In Dropbox’s dreams, it is evolving into a platform that enables enterprise users to create and collaborate without ever leaving the Dropbox app. It’s all there in the app! You can start and edit Microsoft and Google-based docs, spreadsheets, and presentations. You can start meetings with Slack and Zoom. You can use the Dropbox app for project management, with to-do lists, tasks, comments, a “team activity feed.”
Thus the “all-new Dropbox experience” was born. It was introduced in June 2019. At some point, Dropbox added it to your computer when you weren’t looking by including it as an “update” to the basic sync app running on your PC.
It’s got the kind of cluttered interface that drives me crazy. If you’re an enterprise user dealing with it every day, perhaps it grows familiar and lovable.
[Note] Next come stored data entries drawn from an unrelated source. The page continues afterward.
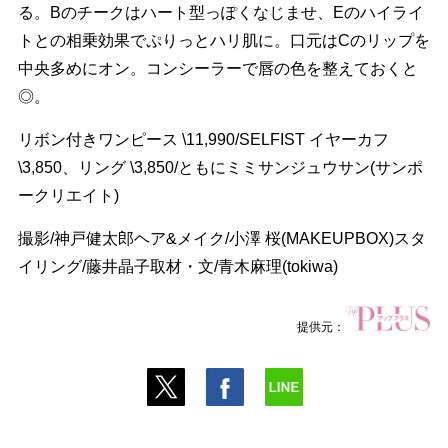
る。Bのチークはハート型っぽくなじませ、Eのハイライ
トとの相乗効果でぷりっとハリ肌に。口元はCのリップを
中央多めにオン。コンシーラーで唇の色を整えておくと
◎。
リボン付きワンピース \11,990/SELFIST イヤーカフ
\3,850、リング \3,850/ともにミミサンジュウサン(サンポ
ークリエイト)
撮影/神戸健太郎ヘア&メイク/小澤 桜(MAKEUPBOX)スタ
イリング/藤井晶子取材・文/青木麻理(tokiwa)
提供元：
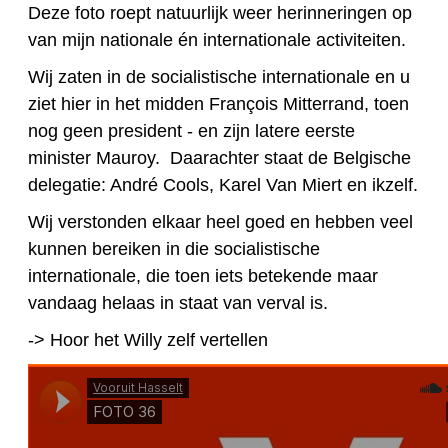
Deze foto roept natuurlijk weer herinneringen op
van mijn nationale én internationale activiteiten.
Wij zaten in de socialistische internationale en u
ziet hier in het midden François Mitterrand, toen
nog geen president - en zijn latere eerste
minister Mauroy. Daarachter staat de Belgische
delegatie: André Cools, Karel Van Miert en ikzelf.
Wij verstonden elkaar heel goed en hebben veel
kunnen bereiken in die socialistische
internationale, die toen iets betekende maar
vandaag helaas in staat van verval is.
-> Hoor het Willy zelf vertellen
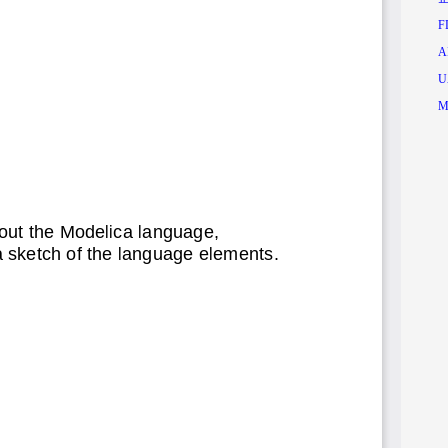
F
A
U
M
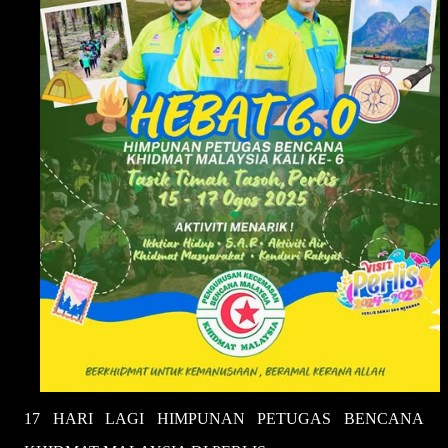
17 HARI LAGI HIMPUNAN PETUGAS BENCANA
Unfortunately, it is, at best, a pale imitation of the collaboration tools in Microsoft Teams and Slack. At the moment, Teams has all the momentum in enterprises, and one reason is that Teams is deeply integrated with OneDrive for Business. Slack has stalled. That’s why analysts have floated the idea that Slack should acquire Dropbox, so it can stand on slightly more equal footing with Microsoft. If you see headlines in the next few months about Slack and Dropbox, it will likely be their bold attempt to stand up to the Microsoft enterprise juggernaut.
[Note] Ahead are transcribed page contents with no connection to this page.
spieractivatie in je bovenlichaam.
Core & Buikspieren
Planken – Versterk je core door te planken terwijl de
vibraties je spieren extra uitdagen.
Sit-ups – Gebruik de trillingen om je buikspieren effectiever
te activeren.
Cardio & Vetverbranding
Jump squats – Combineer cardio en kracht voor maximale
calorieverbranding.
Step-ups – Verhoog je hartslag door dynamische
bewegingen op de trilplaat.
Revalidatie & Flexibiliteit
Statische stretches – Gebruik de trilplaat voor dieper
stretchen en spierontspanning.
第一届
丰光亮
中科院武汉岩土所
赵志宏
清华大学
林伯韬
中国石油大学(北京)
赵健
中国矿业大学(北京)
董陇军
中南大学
If you want to be fair and give the Dropbox desktop app a chance, look through the official Dropbox page about how wonderful it is, and this Dropbox blog post about 5 things you can do with the new Dropbox desktop app.
I’m pretty confident that the Dropbox desktop app has nothing to do with my workflow. That means everything is fine. Nothing has changed about Dropbox file syncing. The Dropbox folder is in File Explorer, just like always. Don’t panic if you see the Dropbox desktop app – just turn it off if you don’t want to see it again.
I find that Dropbox always creates a “.dropbox.device” file on any USB drive I use. What’s that all about and how do I prevent Dropbox from leaving its droppings everywhere?
I find lots of digital debris from different programs – Dropbox isn’t the only offender. My particular pet peeve are programs that use the Documents folder for their WindowsCrap. As you might guess, there’s no good answer, I don’t think, except to turn off hidden files so they aren’t displayed and try to ignore them.
It’s always the problem with product managers, to be fair its probably not their fault, they are in a terrible place always having to show improvements and keeping up with the competition. It’s human nature, always asking for more novelty even when its evidently not a necessity. The problem with Dropbox is it only have file syncing and storage, they need more product avenues to compete and their competition is Microsoft Office and Google and a myriad of other smaller “unified communications” companies that a expanding out from strictly delivering phone calling and PBX features, to video and audio conferencing, email hosting, file storage etc. The small enterprise market and mom & pops want a one stop shop for their I.T. needs. They also want it fully managed, in the cloud, with a nice portal/dashboard.